For one new to this whole area of bioethics, the material in this book is both comple

tely novel and generally appalling. I am neither a Luddite nor a hermit, yet I consistently found myself still at the point of considering certain things to be ‘unthinkable’ (in Niehaus’s characterization), whereas they had already progressed, completely unnoticed, to the unexceptional. (As an example, early in the book he presents a suggestion, admittedly quite radical, by a prominent bioethicist that everyone be provided with a sort of lottery number unique to them. If the number of available organs for donation through ordinary means should slip below a certain threshold, the lottery would be run, and whoever was chosen would have to give up his or her life so that greater numbers of lives could be saved through donation of the “winner’s” organs.) Smith quotes a physician from Loma Linda University after the guidelines for their progressive organ-donation program were repeatedly ignored by physicians elsewhere, who sent them babies that were merely disabled rather than the anencephalic babies specified in the protocol: “I have become educated by the experience? The slippery slope is real.”
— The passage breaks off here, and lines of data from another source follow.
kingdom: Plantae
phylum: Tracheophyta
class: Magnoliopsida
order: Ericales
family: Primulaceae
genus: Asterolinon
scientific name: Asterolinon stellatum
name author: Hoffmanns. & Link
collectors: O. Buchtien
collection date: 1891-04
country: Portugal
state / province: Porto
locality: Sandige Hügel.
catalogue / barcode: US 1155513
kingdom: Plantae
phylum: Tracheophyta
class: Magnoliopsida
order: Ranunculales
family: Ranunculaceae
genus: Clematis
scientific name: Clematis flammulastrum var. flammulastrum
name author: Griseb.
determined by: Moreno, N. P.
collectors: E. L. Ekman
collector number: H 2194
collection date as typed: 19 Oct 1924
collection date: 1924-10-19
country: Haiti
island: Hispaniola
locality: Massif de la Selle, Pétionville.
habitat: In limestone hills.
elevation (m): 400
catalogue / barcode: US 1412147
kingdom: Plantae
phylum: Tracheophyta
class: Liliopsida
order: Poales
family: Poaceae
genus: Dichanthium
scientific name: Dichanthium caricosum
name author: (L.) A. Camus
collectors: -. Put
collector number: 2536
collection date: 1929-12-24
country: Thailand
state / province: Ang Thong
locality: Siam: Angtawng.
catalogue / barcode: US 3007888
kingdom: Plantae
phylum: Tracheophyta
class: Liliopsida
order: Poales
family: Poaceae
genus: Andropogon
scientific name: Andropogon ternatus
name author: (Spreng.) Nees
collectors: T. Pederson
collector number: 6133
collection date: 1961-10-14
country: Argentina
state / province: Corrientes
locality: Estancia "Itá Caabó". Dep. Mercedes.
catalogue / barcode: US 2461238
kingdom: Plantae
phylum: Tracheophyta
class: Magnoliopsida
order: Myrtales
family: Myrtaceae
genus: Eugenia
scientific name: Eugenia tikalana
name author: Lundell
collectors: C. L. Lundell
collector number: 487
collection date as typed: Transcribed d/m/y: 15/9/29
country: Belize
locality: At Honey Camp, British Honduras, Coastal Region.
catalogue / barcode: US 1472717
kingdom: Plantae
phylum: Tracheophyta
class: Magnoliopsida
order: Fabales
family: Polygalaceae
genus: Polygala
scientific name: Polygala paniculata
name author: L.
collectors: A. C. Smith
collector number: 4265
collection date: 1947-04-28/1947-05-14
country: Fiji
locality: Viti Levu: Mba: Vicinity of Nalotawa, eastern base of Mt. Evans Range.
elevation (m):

The question of how far down the slippery slope our Western culture has gone is of course dependent on where one believes the bottom to be. In reading this book, one encounters case after case which causes the thought to arise, “Surely it cannot get much worse than this?” In response, Smith’s final chapter deals with four steps that can be taken both individually and corporately to try to turn back the tide: a) Reject assisted suicide/euthanasia, b) Close the door to Futile Care Theory, c) Hold the line in dehydration cases, and d) Grapple with the moral dimensions of abortion.

Wesley Smith’s book can and should serve as an eye-opener, particularly because much of the changes in thinking are taking place where they are seldom prominent publicly, leaving them both insidious and relatively invisible. It is a grim and perverse thing to have to stand up and say, “Physicians should not be involved in killing people,” yet Smith has done an admirable and thorough job of it.